WHO Calls for Wealthy Countries to Halt Booster Shots to Help Poorer Nations Get Vaccines

The World Health Organization called for a moratorium on booster shots until at least the end of September to help distribute vaccines to the rest of the world, CNN reports.

"WHO is calling for a moratorium on boosters until at least the end of September to enable at least 10% of the population of every country to be vaccinated. To make that happen, we need everyone's cooperation, especially the handful of countries and companies that control the global supply of vaccines," WHO Director-General Tedros Adhanom Ghebreyesus said at a news conference on Wednesday.

"Even while hundreds of millions of people are still waiting for their first dose, some rich countries are moving towards booster doses," he said. "So far more than 4 billion vaccine doses have been administered globally. More than 80% have gone to high and upper middle income countries, even though they account for less than half of the world's population."
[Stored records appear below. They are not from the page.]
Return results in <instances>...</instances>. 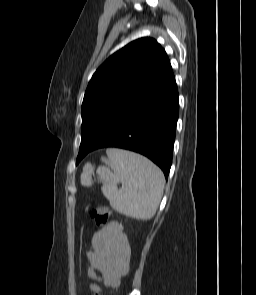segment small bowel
Returning <instances> with one entry per match:
<instances>
[{
  "label": "small bowel",
  "mask_w": 256,
  "mask_h": 295,
  "mask_svg": "<svg viewBox=\"0 0 256 295\" xmlns=\"http://www.w3.org/2000/svg\"><path fill=\"white\" fill-rule=\"evenodd\" d=\"M130 246L126 234L117 221H110L103 229L96 232L86 252L87 273L91 280L102 275L104 283L115 287L127 273L130 261ZM89 288L99 292V286L91 282Z\"/></svg>",
  "instance_id": "small-bowel-1"
}]
</instances>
European countries plan boosters:

While US medical experts have downplayed the need for boosters for the vast majority of people, except perhaps for the elderly and immunocompromised, Germany, the UK, and Israel have all already announced plans to provide boosters to the most vulnerable.

Tedros said he understood the desire to protect people from the Delta variant but "we cannot and we should not accept countries that have already used most of the global supply of vaccines using even more of it while the world's most vulnerable people remain unprotected."

Medical experts have warned against boosters for most people.

"The fact that we are vaccinating healthy adults with a booster dose of COVID-19 vaccines is a short-sighted way of thinking," Elin Hoffmann Dahl, infectious diseases medical adviser to Medecins Sans Frontieres, told Reuters. "With the emergence of new variants, if we continue to leave the majority of the world unvaccinated, we will most definitely need adjusted vaccines in the future.”

Growing disparities:

Tedros back in May called for wealthy countries to help the world vaccinate at least 10% of their residents in every nation.

At the time, wealthy countries were administering about 50 shots per 100 people per day but the number has since doubled to 100 doses per 100 people.

Low income countries, on the other hand, are only averaging 1.5 doses per 100 people per day due to lack of supply.

"We need an urgent reversal from the majority of vaccines going to high income countries to the majority going to low income countries," Tedros said.